> **Teks Bacaan**
--------------------------------
Desa Banyu Windu menawarkan wisata hijau. Mengamati pergerakan burung atau kehidupan kupu-kupu sambil menikmati kesejukan hawa pegunungan.
Setelah menempuh kurang lebih tiga jam perjalanan darat dari kota Semarang, saya akhirnya tiba di Desa Limbangan. Desa yang sejuk ini masih termasuk dalam wilayah administrasi kota Kendal, Jawa Tengah. Letaknya persis berada di lereng sebelah barat gunung Ungaran.
Setelah beristirahat satu malam, saya melanjutkan perjalanan menuju Desa Banyu Windu. Beruntung karena cuaca saat itu sedang cerah. Karena menurut Endry, pemandu saya dari Sekolah Rakyat, dalam cuaca hujan, jalan yang dilalui cukup sulit. Licin dan mendaki. Kendaraan roda empat yang saya tumpangi pun mulus melaju melintasi jalan berkelak-kelok. Sepanjang perjalanan suasana sejuk pegunungan menyegarkan mata saya hingga memasuki gerbang Desa Banyu Windu.
Banyu Windu dalam bahasa Jawa berarti air (banyu) delapan (windu), penamaan desa ini ternyata merujuk pada peristiwa banjir besar yang terjadi setiap delapan tahun sekali. ”Air bah dari puncak gunung akan turun melintasi sungai yang mengalir melintasi Desa Banyu Windu bahkan seringkali menerjang pemukiman warga,” jelas Endry.
Karena itulah pemerintah kabupaten Kendal selanjutnya menjadikan Desa Banyu Windu sebagai Desa Konservasi. ”Kami melakukan reboisasi untuk meminimalisasi dampak kerusakan,” jelas Endry.
Saya diajak mendaki menuju hutan lindung yang menjadi program konservasi hijau Desa Banyu Windu. Sepanjang perjalanan pemandangan tegalan sawah nan hijau menyegarkan mata ini.
--------------------------------
> **Soal Tugas 1**
Menurut teks tentang Desa Banyu Windu, di lereng sebelah mana gunung Ungaran Desa Limbangan terletak?
> **Soal Tugas 2**
Tulis lanjutan teks tentang Desa Banyu Windu, dimulai sesudah kalimat terakhirnya.
Rekaman tidak diperlukan untuk mengerjakan tugas.

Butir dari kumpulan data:
--------------------------------
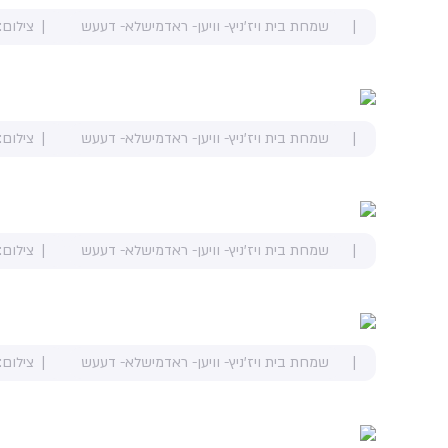
שמחת בית ויז'ניץ- וויען- ראדמישלא- דעעש
צילום:
שמחת בית ויז'ניץ- וויען- ראדמישלא- דעעש
צילום:
שמחת בית ויז'ניץ- וויען- ראדמישלא- דעעש
צילום:
שמחת בית ויז'ניץ- וויען- ראדמישלא- דעעש
צילום:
--------------------------------
> **Jawaban Tugas 1**
Di lereng sebelah barat gunung Ungaran.

> **Jawaban Tugas 2**
Dok.Pribadi |
Program reboisasi ini melibatkan warga. Maklum cerita penggundulan hutan pun sebelumnya tak lepas dari peran warga. Kebutuhan akan kayu bakar membuat warga harus membabat hutan. Kompensasinya, ya, banjir besar itu.
Desa Banyu Windu benar-benar desa tradisional yang asri dan sejuk. Bukan hanya kasrian dan kesejukan lingkungannya yang masih alami tapi juga keanekaragaman hayatinya. ”Beberapa penelitian juga sreing diadakan disini,” kata Endry. Bahkan penduduk setempat masih bis amengolah jamu tradisional dengan memanfaatkan keanekaragaman tanaman obat yang tumbuh di hutan lindung Banyu Windu.
Desa Banyu Windu juga lokasi pengamatan migrasi burung dan habitat kupu-kupu. Bahkan menurut Endry, koleksi kupu-kupu yang ada di Desa Banyu Windu tak kalah dengan koleksi di Bantimurung, Maros, Sulawesi Selatan. Beberapa universitas di Jawa Tengah menjadikan Banyu Windu sebagai laboratorium biologi alam.
Akhirnya, secangkir kopi hangat yang diambil dari biji kopi asli Desa Limbangan mengakhiri perjalanan saya di Desa Banyu Windu. Lambaian ramah warga menyertai kepulangan saya.